Aufgabenstellung:
Übernehmen Sie aus der Auflistung unten die Zeilen unverändert: Beginnen Sie bei der Zeile mit „北は渋川あるいは水戸ま“ und enden Sie nach der Zeile mit „ると言える。（おわり）“.

Datenauszüge:
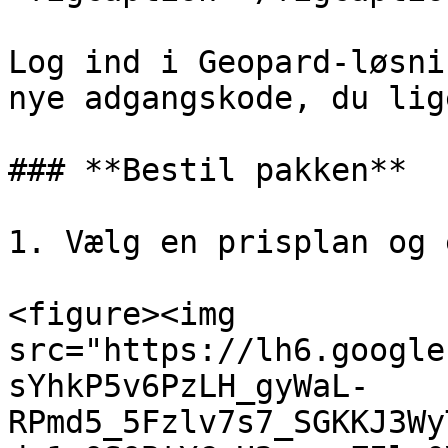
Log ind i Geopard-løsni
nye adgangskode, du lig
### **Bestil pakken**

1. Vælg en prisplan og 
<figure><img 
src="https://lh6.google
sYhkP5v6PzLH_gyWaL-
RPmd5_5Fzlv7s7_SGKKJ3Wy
* * *
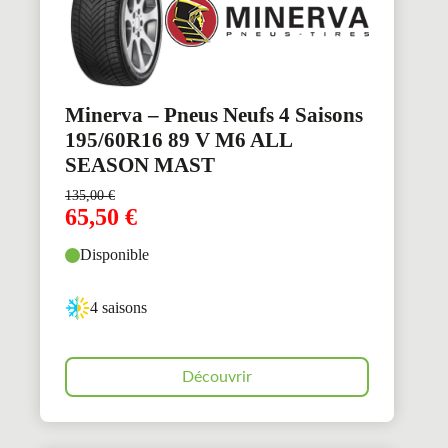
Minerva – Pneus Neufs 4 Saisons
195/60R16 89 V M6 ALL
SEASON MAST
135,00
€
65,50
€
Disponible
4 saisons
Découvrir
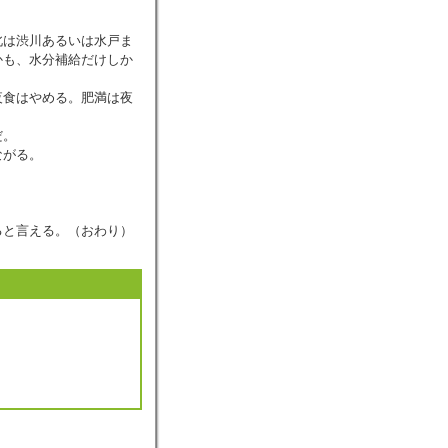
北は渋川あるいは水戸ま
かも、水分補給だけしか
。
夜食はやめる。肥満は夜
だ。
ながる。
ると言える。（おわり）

Antwort:
北は渋川あるいは水戸ま
かも、水分補給だけしか
。
夜食はやめる。肥満は夜
だ。
ながる。
ると言える。（おわり）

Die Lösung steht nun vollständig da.